The basic function of an inode is to serve as an off-set from the superblock that identifies where the data resides on the devices under the control of the file system. The inode also provides information about ownership, permissions (read only for example), and access and create times. Inodes have the same basic functionality for Linux, UNIX and Windows systems.
The concept of inodes and how they are used have been around for over 35 years, and in that time not much has changed but the size. Most inode implementations allow 15 allocations per inode, and after that another inode is used for the additional allocated space.
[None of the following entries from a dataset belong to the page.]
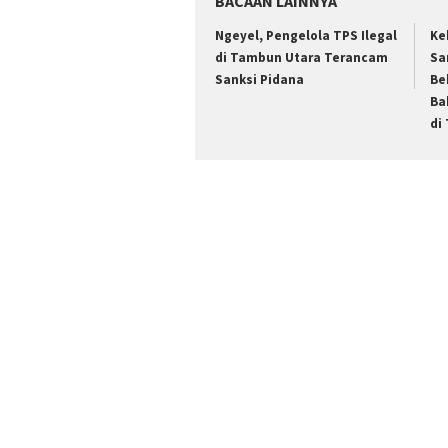
BACAAN LAINNYA
Ngeyel, Pengelola TPS Ilegal
Ke
di Tambun Utara Terancam
Sa
Sanksi Pidana
Be
Ba
di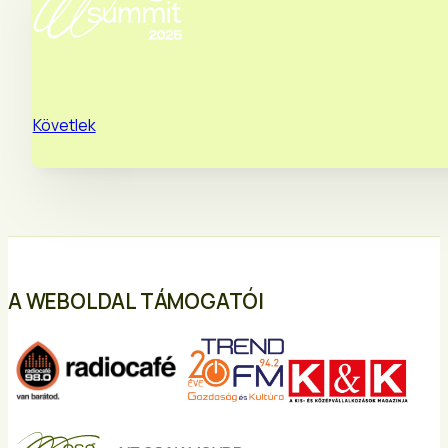
Követlek
A WEBOLDAL TÁMOGATÓI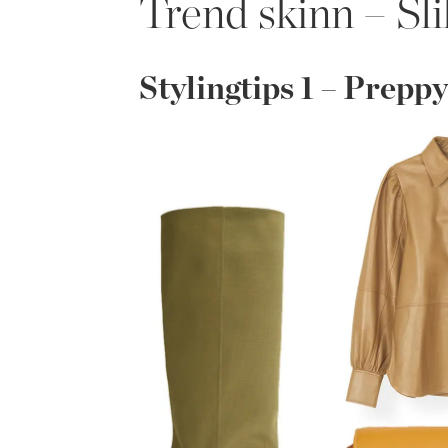
Trend skinn – Slik
Stylingtips 1 – Preppy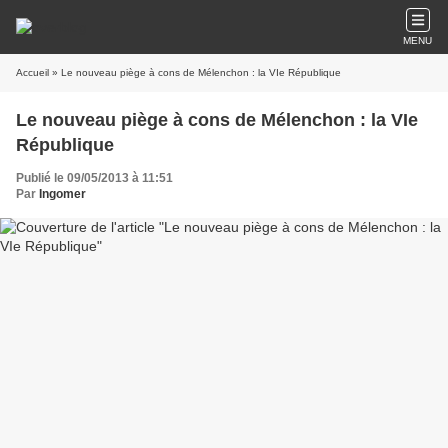
MENU
Accueil
» Le nouveau piège à cons de Mélenchon : la VIe République
Le nouveau piège à cons de Mélenchon : la VIe
République
Publié le 09/05/2013 à 11:51
Par
Ingomer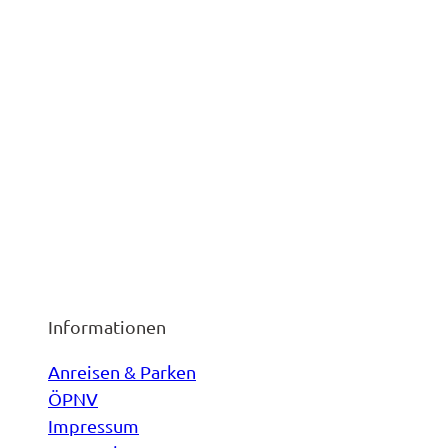
Informationen
Anreisen & Parken
ÖPNV
Impressum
The 15 allocations is true even for the file systems that support large inodes (those greater than 256 bytes).
File Size Distribution
How and where file systems place data on the devices (notice I do not say disks because some file systems support hierarchical storage management (HSM), which basically means the data could reside on tape or disk or both) that are managed is an important -- and complex -- concept. Data allocation algorithms and data placement (which device(s) the file(s) will reside on) can be a big issue for some file systems. As mentioned in the last article, most file systems require volume managers when using multiple devices. Generally, there are two types of representation for free space:
- Btrees, as used by Veritas, StorNext, XFS, ReiserFS, and other file systems
- Bitmaps, as used by QFS, NFTS, and HFS (MAC/Linux)
Given what I have seen for most "user and scratch" file systems, a 90/10 rule applies -- approximately 90% of the files use 10% of the space, and 10% of the files use 90% of the space. Of course, sometimes the distribution is 95/5 or even a tri-modal distribution, but the point is that you are likely to have an extremely skewed distribution of sizes and counts for files, rather than a statistically normal distribution (Bell Curve).
Understanding how allocation is accomplished and the tunable parameters in a file system gives you a better understanding of how the file system will scale and perform in your environment given the file sizes, the file system allocation sizes, and how the data is accessed (random, sequential, large or small block).
Shared file systems both heterogeneous and homogenous are becoming commonplace, and the complexity of the architecture and its management is growing exponentially. These last two columns have provided a basis for understanding how the shared file systems and volume managers work internally, and understanding that will allow you to better evaluate file system tuning parameters and discern what they really mean, as all too often the documentation leaves a great deal to be desired.